* Raw records *
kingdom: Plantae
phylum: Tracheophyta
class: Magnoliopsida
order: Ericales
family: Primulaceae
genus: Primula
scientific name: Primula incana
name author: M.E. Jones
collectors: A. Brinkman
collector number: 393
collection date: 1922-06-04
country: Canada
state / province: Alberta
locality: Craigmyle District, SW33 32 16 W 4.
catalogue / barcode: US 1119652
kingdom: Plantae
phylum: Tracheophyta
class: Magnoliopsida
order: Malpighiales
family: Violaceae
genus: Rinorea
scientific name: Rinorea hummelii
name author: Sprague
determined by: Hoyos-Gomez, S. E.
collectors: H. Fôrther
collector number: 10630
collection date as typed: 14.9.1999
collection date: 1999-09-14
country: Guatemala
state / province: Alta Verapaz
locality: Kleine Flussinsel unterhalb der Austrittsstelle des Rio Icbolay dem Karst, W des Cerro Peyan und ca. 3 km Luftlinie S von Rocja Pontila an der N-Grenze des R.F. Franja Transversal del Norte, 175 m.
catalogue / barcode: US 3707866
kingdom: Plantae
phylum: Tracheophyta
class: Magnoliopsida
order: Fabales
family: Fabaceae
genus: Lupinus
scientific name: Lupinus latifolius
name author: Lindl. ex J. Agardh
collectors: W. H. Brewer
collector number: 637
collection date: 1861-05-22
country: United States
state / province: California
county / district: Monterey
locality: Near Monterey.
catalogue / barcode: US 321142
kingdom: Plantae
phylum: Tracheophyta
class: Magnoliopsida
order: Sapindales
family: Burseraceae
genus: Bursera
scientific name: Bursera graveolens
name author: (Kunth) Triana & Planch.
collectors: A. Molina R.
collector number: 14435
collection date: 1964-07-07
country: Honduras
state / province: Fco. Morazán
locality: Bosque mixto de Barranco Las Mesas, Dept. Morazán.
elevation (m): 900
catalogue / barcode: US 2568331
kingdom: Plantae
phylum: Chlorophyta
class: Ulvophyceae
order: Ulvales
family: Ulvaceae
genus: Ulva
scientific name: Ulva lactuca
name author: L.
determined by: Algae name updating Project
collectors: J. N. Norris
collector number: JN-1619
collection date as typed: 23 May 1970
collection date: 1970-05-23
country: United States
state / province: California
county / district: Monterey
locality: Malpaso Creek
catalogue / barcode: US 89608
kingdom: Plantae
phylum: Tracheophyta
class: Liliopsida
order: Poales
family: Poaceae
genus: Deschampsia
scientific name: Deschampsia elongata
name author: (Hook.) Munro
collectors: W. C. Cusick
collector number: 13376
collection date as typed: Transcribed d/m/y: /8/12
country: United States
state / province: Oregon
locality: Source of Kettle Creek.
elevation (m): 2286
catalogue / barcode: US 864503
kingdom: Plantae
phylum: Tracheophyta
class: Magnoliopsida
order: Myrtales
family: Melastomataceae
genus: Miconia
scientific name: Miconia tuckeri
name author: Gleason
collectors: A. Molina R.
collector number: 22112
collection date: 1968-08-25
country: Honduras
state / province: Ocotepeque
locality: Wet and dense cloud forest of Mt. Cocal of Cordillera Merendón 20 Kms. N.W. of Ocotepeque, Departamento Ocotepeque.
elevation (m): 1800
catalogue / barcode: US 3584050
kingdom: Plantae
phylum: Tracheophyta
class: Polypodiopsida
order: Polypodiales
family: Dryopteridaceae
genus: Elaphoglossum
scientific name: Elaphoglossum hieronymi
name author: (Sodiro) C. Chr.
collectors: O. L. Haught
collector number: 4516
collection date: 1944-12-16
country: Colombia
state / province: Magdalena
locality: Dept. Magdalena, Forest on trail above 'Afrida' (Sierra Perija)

* WHAT THE TASK REQUIRES *
Rewrite the whole listing above, changing every "collectors" to "collected by" and leaving everything else untouched.

* WRITTEN ANSWER *
kingdom: Plantae
phylum: Tracheophyta
class: Magnoliopsida
order: Ericales
family: Primulaceae
genus: Primula
scientific name: Primula incana
name author: M.E. Jones
collected by: A. Brinkman
collector number: 393
collection date: 1922-06-04
country: Canada
state / province: Alberta
locality: Craigmyle District, SW33 32 16 W 4.
catalogue / barcode: US 1119652
kingdom: Plantae
phylum: Tracheophyta
class: Magnoliopsida
order: Malpighiales
family: Violaceae
genus: Rinorea
scientific name: Rinorea hummelii
name author: Sprague
determined by: Hoyos-Gomez, S. E.
collected by: H. Fôrther
collector number: 10630
collection date as typed: 14.9.1999
collection date: 1999-09-14
country: Guatemala
state / province: Alta Verapaz
locality: Kleine Flussinsel unterhalb der Austrittsstelle des Rio Icbolay dem Karst, W des Cerro Peyan und ca. 3 km Luftlinie S von Rocja Pontila an der N-Grenze des R.F. Franja Transversal del Norte, 175 m.
catalogue / barcode: US 3707866
kingdom: Plantae
phylum: Tracheophyta
class: Magnoliopsida
order: Fabales
family: Fabaceae
genus: Lupinus
scientific name: Lupinus latifolius
name author: Lindl. ex J. Agardh
collected by: W. H. Brewer
collector number: 637
collection date: 1861-05-22
country: United States
state / province: California
county / district: Monterey
locality: Near Monterey.
catalogue / barcode: US 321142
kingdom: Plantae
phylum: Tracheophyta
class: Magnoliopsida
order: Sapindales
family: Burseraceae
genus: Bursera
scientific name: Bursera graveolens
name author: (Kunth) Triana & Planch.
collected by: A. Molina R.
collector number: 14435
collection date: 1964-07-07
country: Honduras
state / province: Fco. Morazán
locality: Bosque mixto de Barranco Las Mesas, Dept. Morazán.
elevation (m): 900
catalogue / barcode: US 2568331
kingdom: Plantae
phylum: Chlorophyta
class: Ulvophyceae
order: Ulvales
family: Ulvaceae
genus: Ulva
scientific name: Ulva lactuca
name author: L.
determined by: Algae name updating Project
collected by: J. N. Norris
collector number: JN-1619
collection date as typed: 23 May 1970
collection date: 1970-05-23
country: United States
state / province: California
county / district: Monterey
locality: Malpaso Creek
catalogue / barcode: US 89608
kingdom: Plantae
phylum: Tracheophyta
class: Liliopsida
order: Poales
family: Poaceae
genus: Deschampsia
scientific name: Deschampsia elongata
name author: (Hook.) Munro
collected by: W. C. Cusick
collector number: 13376
collection date as typed: Transcribed d/m/y: /8/12
country: United States
state / province: Oregon
locality: Source of Kettle Creek.
elevation (m): 2286
catalogue / barcode: US 864503
kingdom: Plantae
phylum: Tracheophyta
class: Magnoliopsida
order: Myrtales
family: Melastomataceae
genus: Miconia
scientific name: Miconia tuckeri
name author: Gleason
collected by: A. Molina R.
collector number: 22112
collection date: 1968-08-25
country: Honduras
state / province: Ocotepeque
locality: Wet and dense cloud forest of Mt. Cocal of Cordillera Merendón 20 Kms. N.W. of Ocotepeque, Departamento Ocotepeque.
elevation (m): 1800
catalogue / barcode: US 3584050
kingdom: Plantae
phylum: Tracheophyta
class: Polypodiopsida
order: Polypodiales
family: Dryopteridaceae
genus: Elaphoglossum
scientific name: Elaphoglossum hieronymi
name author: (Sodiro) C. Chr.
collected by: O. L. Haught
collector number: 4516
collection date: 1944-12-16
country: Colombia
state / province: Magdalena
locality: Dept. Magdalena, Forest on trail above 'Afrida' (Sierra Perija)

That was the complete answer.